▸ Problems to solve:
1. In the Vladimir Zelenbaba profile, rewrite the lines from "- 2001–2002: Železničar" to "Mirijevo / 9 / (5)", substituting "transfer" for "loan".
2. Translate this sentence from the Vladimir Zelenbaba profile into Spanish: "Vladimir Zelenbaba (Владимир Зеленбаба, /sh/; born February 6, 1982) is a Serbian retired footballer who played as a midfielder."

Personal information
- Date of birth: February 6, 1982 (age 43)
- Place of birth: Knin, SR Croatia, SFR Yugoslavia
- Height: 1.92 m (6 ft 4 in)
- Position(s): Midfielder, forward

Senior career*
- Years: Team / Apps / (Gls)
- 2001–2002: Železničar Beograd
- 2003–2005: Hajduk Lemic
- 2006: Radnički Pirot
- 2006: Inđija
- 2007–2008: Zorya Luhansk / 6 / (0)
- 2008: Kaisar Kyzylorda / 12 / (2)
- 2009: Ordabasy Shymkent / 22 / (0)
- 2010: Zemun / 3 / (0)
- 2011: Kapaz / 10 / (0)
- 2012–2015: Waterloo / 74 / (10)
- 2014–2015: → Travnik (loan) / 3 / (0)
- 2015–2016: Bangkok
- 2016–2017: Balkan Mirijevo / 9 / (5)
- 2017–2019: Waterloo
- 2020–2024: Scarborough

= Vladimir Zelenbaba =

Serbian footballer (born 1982)

Vladimir Zelenbaba (Владимир Зеленбаба, /sh/; born February 6, 1982) is a Serbian retired footballer who played as a midfielder.

▸ Listed records:
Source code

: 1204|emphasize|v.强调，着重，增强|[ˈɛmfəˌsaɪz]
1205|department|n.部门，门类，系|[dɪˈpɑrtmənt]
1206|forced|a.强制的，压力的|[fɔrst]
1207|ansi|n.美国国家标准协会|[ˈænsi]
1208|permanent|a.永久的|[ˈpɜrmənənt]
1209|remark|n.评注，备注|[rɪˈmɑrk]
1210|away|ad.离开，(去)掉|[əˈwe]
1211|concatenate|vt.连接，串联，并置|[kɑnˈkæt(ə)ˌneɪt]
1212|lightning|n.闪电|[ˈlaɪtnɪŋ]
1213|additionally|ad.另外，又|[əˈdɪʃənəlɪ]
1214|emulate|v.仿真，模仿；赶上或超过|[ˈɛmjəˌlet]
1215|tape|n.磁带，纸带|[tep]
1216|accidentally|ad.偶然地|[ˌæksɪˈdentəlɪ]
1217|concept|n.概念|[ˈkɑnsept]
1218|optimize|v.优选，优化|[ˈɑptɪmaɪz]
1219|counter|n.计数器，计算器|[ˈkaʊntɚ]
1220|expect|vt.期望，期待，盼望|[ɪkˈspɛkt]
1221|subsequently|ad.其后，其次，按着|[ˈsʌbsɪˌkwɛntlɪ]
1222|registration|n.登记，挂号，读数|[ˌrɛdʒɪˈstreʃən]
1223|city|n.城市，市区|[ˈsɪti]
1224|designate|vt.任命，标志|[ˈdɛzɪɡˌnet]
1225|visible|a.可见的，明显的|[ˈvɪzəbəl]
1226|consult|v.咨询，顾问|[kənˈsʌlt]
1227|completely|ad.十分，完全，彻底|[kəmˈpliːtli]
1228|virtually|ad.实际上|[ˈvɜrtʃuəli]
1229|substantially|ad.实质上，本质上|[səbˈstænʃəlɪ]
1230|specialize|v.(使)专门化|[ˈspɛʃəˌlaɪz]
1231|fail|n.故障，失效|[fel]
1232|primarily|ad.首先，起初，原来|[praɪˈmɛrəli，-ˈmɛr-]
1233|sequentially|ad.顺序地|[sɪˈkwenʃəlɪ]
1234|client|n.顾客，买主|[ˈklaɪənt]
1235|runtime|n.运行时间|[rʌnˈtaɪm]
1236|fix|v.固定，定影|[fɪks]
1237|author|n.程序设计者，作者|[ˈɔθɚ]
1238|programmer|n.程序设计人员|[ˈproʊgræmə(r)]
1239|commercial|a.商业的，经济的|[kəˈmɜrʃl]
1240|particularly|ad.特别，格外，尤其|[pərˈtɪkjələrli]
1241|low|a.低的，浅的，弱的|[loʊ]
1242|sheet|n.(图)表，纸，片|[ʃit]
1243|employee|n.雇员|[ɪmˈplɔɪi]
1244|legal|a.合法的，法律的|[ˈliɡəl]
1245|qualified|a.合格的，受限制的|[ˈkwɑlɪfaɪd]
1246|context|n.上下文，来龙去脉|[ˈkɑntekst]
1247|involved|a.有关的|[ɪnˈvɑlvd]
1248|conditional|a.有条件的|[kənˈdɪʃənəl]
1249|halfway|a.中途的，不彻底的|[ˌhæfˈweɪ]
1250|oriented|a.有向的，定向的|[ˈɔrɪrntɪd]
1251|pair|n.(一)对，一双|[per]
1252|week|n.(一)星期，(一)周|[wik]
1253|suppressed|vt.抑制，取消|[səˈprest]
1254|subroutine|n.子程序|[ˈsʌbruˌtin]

▸ Answers given:
1.
- 2001–2002: Železničar Beograd
- 2003–2005: Hajduk Lemic
- 2006: Radnički Pirot
- 2006: Inđija
- 2007–2008: Zorya Luhansk / 6 / (0)
- 2008: Kaisar Kyzylorda / 12 / (2)
- 2009: Ordabasy Shymkent / 22 / (0)
- 2010: Zemun / 3 / (0)
- 2011: Kapaz / 10 / (0)
- 2012–2015: Waterloo / 74 / (10)
- 2014–2015: → Travnik (transfer) / 3 / (0)
- 2015–2016: Bangkok
- 2016–2017: Balkan Mirijevo / 9 / (5)

2. Vladimir Zelenbaba (Владимир Зеленбаба, /sh/; nacido el 6 de febrero de 1982) es un futbolista serbio retirado que jugaba como centrocampista.